Boost Your Brain Fuel

According to Dave Asprey, his Brain Octane supplement, used in Bulletproof Coffee, turns into ketones right away, which essentially means fuel for your brain. Fats fuel and feed your brain, and they are an essential part of your diet. Ketones actually boost your metabolism, increase your fat burning, curb your appetite, and sharpen your focus and concentration. They also make your mitochondria produce energy more efficiently.

Below is a TEDx talk given by Mark Mattson, the current Chief of the Laboratory of Neuroscience at the National Institute on Aging. He is also a professor of Neuroscience at The Johns Hopkins University, talking about the benefits the ketones can have on your brain.

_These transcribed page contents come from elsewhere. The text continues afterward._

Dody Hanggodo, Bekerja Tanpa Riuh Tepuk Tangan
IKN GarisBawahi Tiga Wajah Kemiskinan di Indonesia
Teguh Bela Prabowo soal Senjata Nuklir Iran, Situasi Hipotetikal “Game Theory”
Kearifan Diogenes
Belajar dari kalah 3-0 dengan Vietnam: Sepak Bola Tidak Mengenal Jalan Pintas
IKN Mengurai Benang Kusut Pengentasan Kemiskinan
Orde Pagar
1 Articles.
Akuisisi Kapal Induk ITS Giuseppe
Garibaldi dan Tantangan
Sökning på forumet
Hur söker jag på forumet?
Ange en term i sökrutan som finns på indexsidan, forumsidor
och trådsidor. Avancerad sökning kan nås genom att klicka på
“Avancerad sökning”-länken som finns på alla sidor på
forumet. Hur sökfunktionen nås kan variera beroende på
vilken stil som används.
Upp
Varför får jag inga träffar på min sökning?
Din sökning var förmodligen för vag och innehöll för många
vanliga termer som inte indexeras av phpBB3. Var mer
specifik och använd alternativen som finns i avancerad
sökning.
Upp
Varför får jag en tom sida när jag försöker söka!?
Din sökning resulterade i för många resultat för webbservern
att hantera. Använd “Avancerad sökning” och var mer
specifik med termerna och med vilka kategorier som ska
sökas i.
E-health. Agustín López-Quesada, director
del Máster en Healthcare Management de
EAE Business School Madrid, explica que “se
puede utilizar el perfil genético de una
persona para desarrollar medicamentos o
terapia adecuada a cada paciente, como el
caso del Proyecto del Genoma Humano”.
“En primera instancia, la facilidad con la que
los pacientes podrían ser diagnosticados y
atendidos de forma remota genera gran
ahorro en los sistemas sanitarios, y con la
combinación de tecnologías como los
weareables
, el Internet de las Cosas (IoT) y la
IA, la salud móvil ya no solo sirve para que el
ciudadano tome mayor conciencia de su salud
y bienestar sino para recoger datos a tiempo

HIIT – High Intensity Interval Training

It’s common knowledge that exercise is good for your body, but movement actually improves your mitochondrial function, which in turn helps your brain perform better, too. Running and walking are great, but if you really want to kick it up a notch and maximize your workout routine, consider trying high intensity interval training. This involves alternating between short bursts of intense and moderate exercise. If you are running, for instance, sprint as fast as you can for a minute, then go back to a regular pace, then go hard again for a minute, and so on. You can do this with push-ups, weights, squats, or anything else as well. Give it your all for one minute, then rest and repeat. This will provide more benefits than just doing something slowly for a long time, and thus make your workouts more efficient and more effective. One study found that just two weeks of HIIT “significantly increased mitochondrial function in skeletal muscle.” One study even showed how just 1 Minute Of Intense Exercise Rivals The Benefits Of A 45 Minute Workout.

Conclusion

If you want your mitochondria to start working with you and for your benefit, give some of the above suggestions a shot! We all deserve to be living a life full of energy, drive, and passion.